[Source records]
== Segment start ==
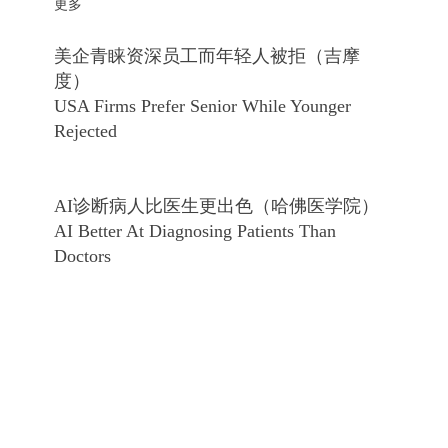
更多
美企青睐资深员工而年轻人被拒（吉摩
度）
USA Firms Prefer Senior While Younger
Rejected
AI诊断病人比医生更出色（哈佛医学院）
AI Better At Diagnosing Patients Than
Doctors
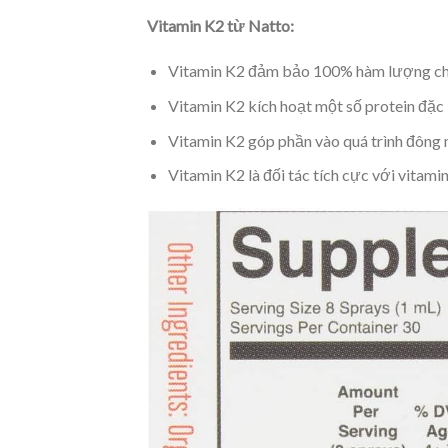
Vitamin K2 từ Natto:
Vitamin K2 đảm bảo 100% hàm lượng chuy
Vitamin K2 kích hoạt một số protein đặc b
Vitamin K2 góp phần vào quá trình đông
Vitamin K2 là đối tác tích cực với vitami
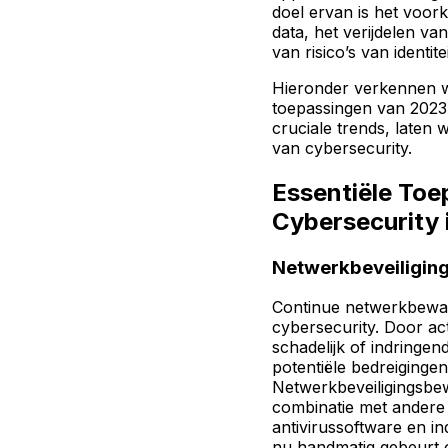
doel ervan is het voo
data, het verijdelen v
van risico’s van identitei
Hieronder verkennen 
toepassingen van 2023
cruciale trends, laten w
van cybersecurity.
Essentiële Toe
Cybersecurity 
Netwerkbeveiligin
Continue netwerkbewaki
cybersecurity. Door act
schadelijk of indringe
potentiële bedreigingen
Netwerkbeveiligingsbew
combinatie met andere b
antivirussoftware en in
nu handmatig gebeurt o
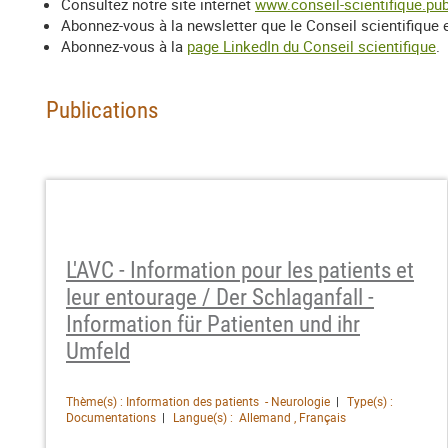
Consultez notre site internet
www.conseil-scientifique.pub
Abonnez-vous à la newsletter que le Conseil scientifique 
Abonnez-vous à la
page LinkedIn du Conseil scientifique
.
Publications
L'AVC - Information pour les patients et
leur entourage / Der Schlaganfall -
Information für Patienten und ihr
Umfeld
Thème(s) : Information des patients - Neurologie
Type(s) :
Documentations
Langue(s) : Allemand , Français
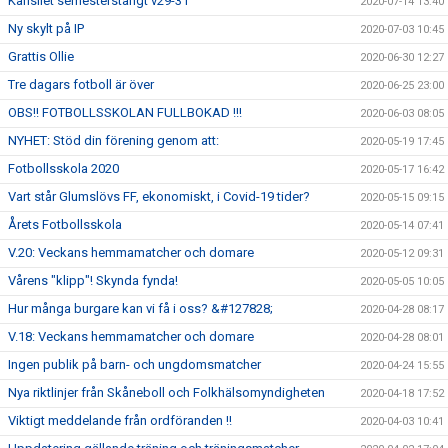
Kansliet semesterstängt v29-31
2020-07-14 13:40
Ny skylt på IP
2020-07-03 10:45
Grattis Ollie
2020-06-30 12:27
Tre dagars fotboll är över
2020-06-25 23:00
OBS!! FOTBOLLSSKOLAN FULLBOKAD !!!
2020-06-03 08:05
NYHET: Stöd din förening genom att:
2020-05-19 17:45
Fotbollsskola 2020
2020-05-17 16:42
Vart står Glumslövs FF, ekonomiskt, i Covid-19 tider?
2020-05-15 09:15
Årets Fotbollsskola
2020-05-14 07:41
V.20: Veckans hemmamatcher och domare
2020-05-12 09:31
Vårens "klipp"! Skynda fynda!
2020-05-05 10:05
Hur många burgare kan vi få i oss? &#127828;
2020-04-28 08:17
V.18: Veckans hemmamatcher och domare
2020-04-28 08:01
Ingen publik på barn- och ungdomsmatcher
2020-04-24 15:55
Nya riktlinjer från Skåneboll och Folkhälsomyndigheten
2020-04-18 17:52
Viktigt meddelande från ordföranden !!
2020-04-03 10:41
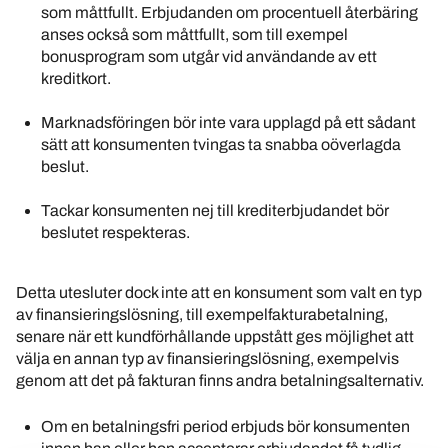
som måttfullt. Erbjudanden om procentuell återbäring
anses också som måttfullt, som till exempel
bonusprogram som utgår vid användande av ett
kreditkort.
Marknadsföringen bör inte vara upplagd på ett sådant
sätt att konsumenten tvingas ta snabba oöverlagda
beslut.
Tackar konsumenten nej till krediterbjudandet bör
beslutet respekteras.
Detta utesluter dock inte att en konsument som valt en typ
av finansieringslösning, till exempelfakturabetalning,
senare när ett kundförhållande uppstått ges möjlighet att
välja en annan typ av finansieringslösning, exempelvis
genom att det på fakturan finns andra betalningsalternativ.
Om en betalningsfri period erbjuds bör konsumenten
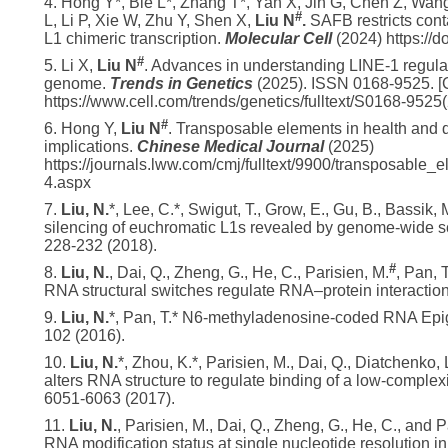
4. Hong Y*, Bie L*, Zhang T*, Yan X, Jin G, Chen Z, Wan
#
L, Li P, Xie W, Zhu Y, Shen X,
Liu N
.
SAFB restricts cont
L1 chimeric transcription.
Molecular Cell
(2024) https://d
#
5. Li X,
Liu N
. Advances in understanding LINE-1 regula
genome.
Trends in Genetics
(2025). ISSN 0168-9525. [Co
https://www.cell.com/trends/genetics/fulltext/S0168-952
#
6. Hong Y,
Liu N
. Transposable elements in health and d
implications.
Chinese Medical Journal
(2025)
https://journals.lww.com/cmj/fulltext/9900/transposabl
4.aspx
7.
Liu, N.
*, Lee, C.*, Swigut, T., Grow, E., Gu, B., Bassik, 
silencing of euchromatic L1s revealed by genome-wide sc
228-232 (2018).
#
8.
Liu, N.
, Dai, Q., Zheng, G., He, C., Parisien, M.
, Pan, 
RNA structural switches regulate RNA–protein interactio
9.
Liu, N.
*, Pan, T.* N6-methyladenosine-coded RNA Epi
102 (2016).
10.
Liu, N.
*, Zhou, K.*, Parisien, M., Dai, Q., Diatchenko,
alters RNA structure to regulate binding of a low-complexi
6051-6063 (2017).
11.
Liu, N.
, Parisien, M., Dai, Q., Zheng, G., He, C., and 
RNA modification status at single nucleotide resolutio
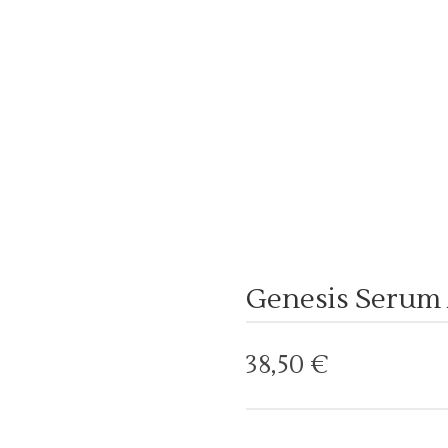
Genesis Serum 
38,50
€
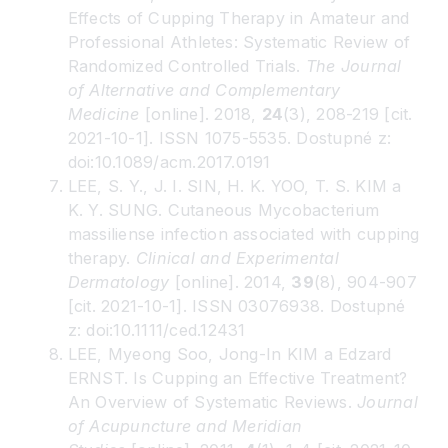
Effects of Cupping Therapy in Amateur and
Professional Athletes: Systematic Review of
Randomized Controlled Trials.
The Journal
of Alternative and Complementary
Medicine
[online]. 2018,
24
(3), 208-219 [cit.
2021-10-1]. ISSN 1075-5535. Dostupné z:
doi:10.1089/acm.2017.0191
LEE, S. Y., J. I. SIN, H. K. YOO, T. S. KIM a
K. Y. SUNG. Cutaneous Mycobacterium
massiliense infection associated with cupping
therapy.
Clinical and Experimental
Dermatology
[online]. 2014,
39
(8), 904-907
[cit. 2021-10-1]. ISSN 03076938. Dostupné
z: doi:10.1111/ced.12431
LEE, Myeong Soo, Jong-In KIM a Edzard
ERNST. Is Cupping an Effective Treatment?
An Overview of Systematic Reviews.
Journal
of Acupuncture and Meridian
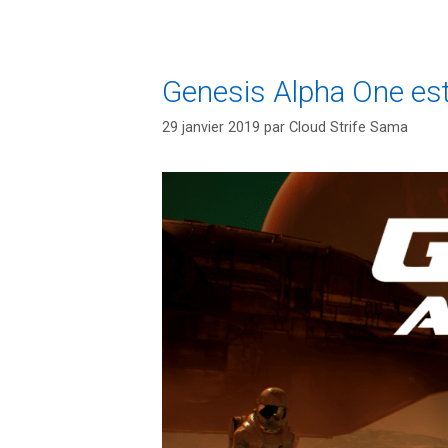
Genesis Alpha One est
29 janvier 2019
par
Cloud Strife Sama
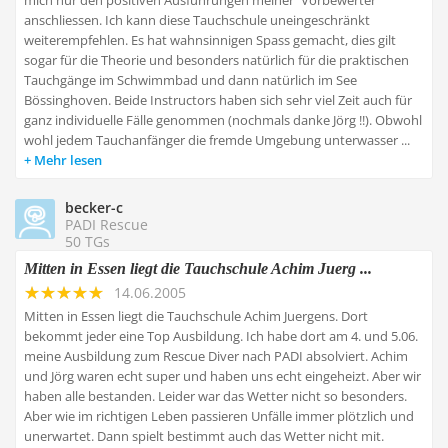
mich nur den positiven Ausführungen meiner ´Vorbewerter´
anschliessen. Ich kann diese Tauchschule uneingeschränkt
weiterempfehlen. Es hat wahnsinnigen Spass gemacht, dies gilt
sogar für die Theorie und besonders natürlich für die praktischen
Tauchgänge im Schwimmbad und dann natürlich im See
Bössinghoven. Beide Instructors haben sich sehr viel Zeit auch für
ganz individuelle Fälle genommen (nochmals danke Jörg !!). Obwohl
wohl jedem Tauchanfänger die fremde Umgebung unterwasser ...
Mehr lesen
becker-c
PADI Rescue
50 TGs
Mitten in Essen liegt die Tauchschule Achim Juerg ...
14.06.2005
Mitten in Essen liegt die Tauchschule Achim Juergens. Dort
bekommt jeder eine Top Ausbildung. Ich habe dort am 4. und 5.06.
meine Ausbildung zum Rescue Diver nach PADI absolviert. Achim
und Jörg waren echt super und haben uns echt eingeheizt. Aber wir
haben alle bestanden. Leider war das Wetter nicht so besonders.
Aber wie im richtigen Leben passieren Unfälle immer plötzlich und
unerwartet. Dann spielt bestimmt auch das Wetter nicht mit.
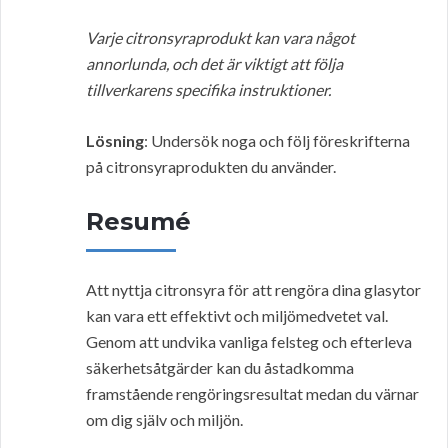
Varje citronsyraprodukt kan vara något
annorlunda, och det är viktigt att följa
tillverkarens specifika instruktioner.
Lösning
: Undersök noga och följ föreskrifterna
på citronsyraprodukten du använder.
Resumé
Att nyttja citronsyra för att rengöra dina glasytor
kan vara ett effektivt och miljömedvetet val.
Genom att undvika vanliga felsteg och efterleva
säkerhetsåtgärder kan du åstadkomma
framstående rengöringsresultat medan du värnar
om dig själv och miljön.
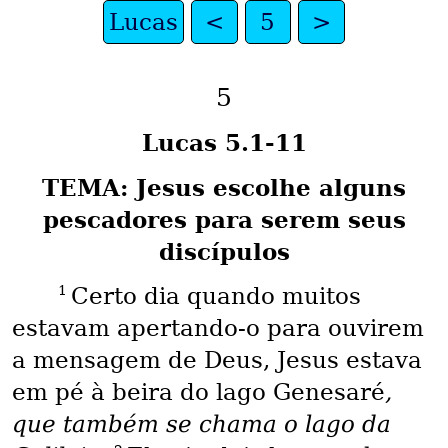
Lucas
<
5
>
5
Lucas 5.1-11
TEMA: Jesus escolhe alguns
pescadores para serem seus
discípulos
1
Certo dia quando muitos
estavam apertando-o para ouvirem
a mensagem de Deus, Jesus estava
em pé à beira do lago Genesaré
,
que também se chama o lago da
== Segment end ==
EXERCISE BRIEF: With the pictures removed, print only the lines starting at the line that has "Vitamin K2 đảm bảo 100% hàm lượng chuy" and ending at the line that has "2020-05-17 16:42", both ends included, exactly as they stand above.

ANSWER TO THIS TASK:
Vitamin K2 đảm bảo 100% hàm lượng chuy
Vitamin K2 kích hoạt một số protein đặc b
Vitamin K2 góp phần vào quá trình đông
Vitamin K2 là đối tác tích cực với vitami
doel ervan is het voo
data, het verijdelen v
van risico’s van identitei
Hieronder verkennen 
toepassingen van 2023
cruciale trends, laten w
van cybersecurity.
Essentiële Toe
Cybersecurity 
Netwerkbeveiligin
Continue netwerkbewaki
cybersecurity. Door act
schadelijk of indringe
potentiële bedreigingen
Netwerkbeveiligingsbew
combinatie met andere b
antivirussoftware en in
nu handmatig gebeurt o
Consultez notre site internet
www.conseil-scientifique.pub
Abonnez-vous à la newsletter que le Conseil scientifique 
Abonnez-vous à la
page LinkedIn du Conseil scientifique
.
Publications
L'AVC - Information pour les patients et
leur entourage / Der Schlaganfall -
Information für Patienten und ihr
Umfeld
Thème(s) : Information des patients - Neurologie
Type(s) :
Documentations
Langue(s) : Allemand , Français
Kansliet semesterstängt v29-31
2020-07-14 13:40
Ny skylt på IP
2020-07-03 10:45
Grattis Ollie
2020-06-30 12:27
Tre dagars fotboll är över
2020-06-25 23:00
OBS!! FOTBOLLSSKOLAN FULLBOKAD !!!
2020-06-03 08:05
NYHET: Stöd din förening genom att:
2020-05-19 17:45
Fotbollsskola 2020
2020-05-17 16:42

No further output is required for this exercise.